Family: Puts on last night’s movie.
Me: Falls asleep.
Who said Humpty Dumpty was an egg at any point in that little song! The artist just sat there like “lol i’m gonna f*** with them and draw him as an egg”
twitter: you don’t owe ANYONE an explanation. ghost him. it’s called SELF CARE
twitter the next day: ghosting is literally physical abuse. DO NOT under any circumstances ghost ANYONE because they will likely decide to take their own life and you will be held solely responsible.
“I refuse to be part of an apartheid system that reveres whiteness and segregates those of colour”

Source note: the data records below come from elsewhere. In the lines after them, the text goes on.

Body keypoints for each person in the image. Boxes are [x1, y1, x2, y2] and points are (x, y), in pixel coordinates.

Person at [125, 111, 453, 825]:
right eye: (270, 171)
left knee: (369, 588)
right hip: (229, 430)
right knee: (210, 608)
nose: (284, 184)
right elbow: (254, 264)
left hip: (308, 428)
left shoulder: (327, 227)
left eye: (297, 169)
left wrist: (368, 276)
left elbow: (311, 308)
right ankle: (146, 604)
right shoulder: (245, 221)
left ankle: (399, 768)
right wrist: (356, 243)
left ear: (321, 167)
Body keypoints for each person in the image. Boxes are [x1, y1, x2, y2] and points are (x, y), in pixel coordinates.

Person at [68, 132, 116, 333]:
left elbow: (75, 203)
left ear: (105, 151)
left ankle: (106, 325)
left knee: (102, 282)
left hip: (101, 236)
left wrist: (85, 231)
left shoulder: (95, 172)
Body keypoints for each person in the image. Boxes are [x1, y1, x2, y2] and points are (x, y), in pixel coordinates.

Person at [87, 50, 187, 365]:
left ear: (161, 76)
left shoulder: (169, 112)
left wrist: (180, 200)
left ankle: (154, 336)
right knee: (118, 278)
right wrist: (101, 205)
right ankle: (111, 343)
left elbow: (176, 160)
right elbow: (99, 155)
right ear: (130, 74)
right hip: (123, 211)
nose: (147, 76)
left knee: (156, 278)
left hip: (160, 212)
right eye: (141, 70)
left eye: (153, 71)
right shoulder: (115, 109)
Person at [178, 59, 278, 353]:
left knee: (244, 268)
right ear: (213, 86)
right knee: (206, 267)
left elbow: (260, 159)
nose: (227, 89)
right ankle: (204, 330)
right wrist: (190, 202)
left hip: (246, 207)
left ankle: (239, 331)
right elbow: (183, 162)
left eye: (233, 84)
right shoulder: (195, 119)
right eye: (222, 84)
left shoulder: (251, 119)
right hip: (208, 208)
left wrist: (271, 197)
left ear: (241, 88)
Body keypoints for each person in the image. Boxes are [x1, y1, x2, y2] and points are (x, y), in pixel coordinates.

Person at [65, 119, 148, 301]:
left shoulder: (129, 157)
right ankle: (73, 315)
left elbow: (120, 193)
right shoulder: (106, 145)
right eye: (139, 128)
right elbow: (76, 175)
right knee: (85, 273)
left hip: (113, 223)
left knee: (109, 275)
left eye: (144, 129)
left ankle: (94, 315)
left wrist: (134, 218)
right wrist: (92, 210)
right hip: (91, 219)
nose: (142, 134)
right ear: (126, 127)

“Just do the damn laundry”
Hell hath no fury like a toddler who can’t get the dinosaur on his shirt to eat its food
Why’d they call it “The Empire Strikes Back” and not “Cool Hand, Luke”?
My stylist: Your hair is dry and damaged.
Me: Hey! I think it’s fine.
My stylist: Yes, that too.
[In England]
Hey, you look like you could lose a few pounds
*steals your wallet*
FedEx would be a cool name for a restaurant for divorced couples
Carrot raisin salad. When you want to eat something horrible, 3 times.
Whenever a boomer asks if I know who a musician is, I just confidently say they were in Fleetwood Mac, cause it’s probably true
Thanks, Google, probably could have managed those last two letters myself
Amazed I’ve never been framed for murder I shed more than a golden retriever
GF: What’s my biggest flaw?
ME: You haven’t got any, you’re perfect, I love you
GF: No come on, I mean pacifically
ME: We should split up
For the record I support all forms of pizza. Deep dish, thin crust, large folded, all good. Delivery? Yes. Home made? You bet. A man covering himself with sauce and cheese and standing outside my window singing Air Supply? It’s a yes from me, pal.
No parenting book prepared me for “trying to dry a papier-mâché model of a red blood cell in your oven at 6am”.
detectives are always like “what were u doing the night of april 5th” i literally couldn’t tell u what i was doing 6 hours ago bro just lock me up
ME: can I buy u a drink
HER: I’ll take a rain check
ME: mmm that sounds good [to bartender] 2 rain checks, please
[interview]
What is your greatest strength?
“Throwing my voice”
You’re hired!
“Ok great, thanks”
Wait I didn’t say- oh wow you’re good
13: Dad, do you believe in miracles?
Me: Do you remember spray painting my car?
13: yeah
M: Are you breathing?
13: yeah
M: Well, there ya go
*is somehow finally able to leave Hotel California*
FRONT DESK: ok that will be $382,197,067.92
Me: I’m going to shower
6: you’re beautiful! You don’t need to shower!
Me: Aw, than-
6: just some make up would help
97% of scientists believe climate change is man-made and causes rising sea levels of oceans. The other 3% believe Frank Ocean is an ocean.
I like the idea in Star Trek that universal audio translators are a thing by the 23rd century. That means around the 22nd century we just get special glasses that show subtitles
I don’t know if it’s a cold or a flu, I’ve decided to feed it anyway.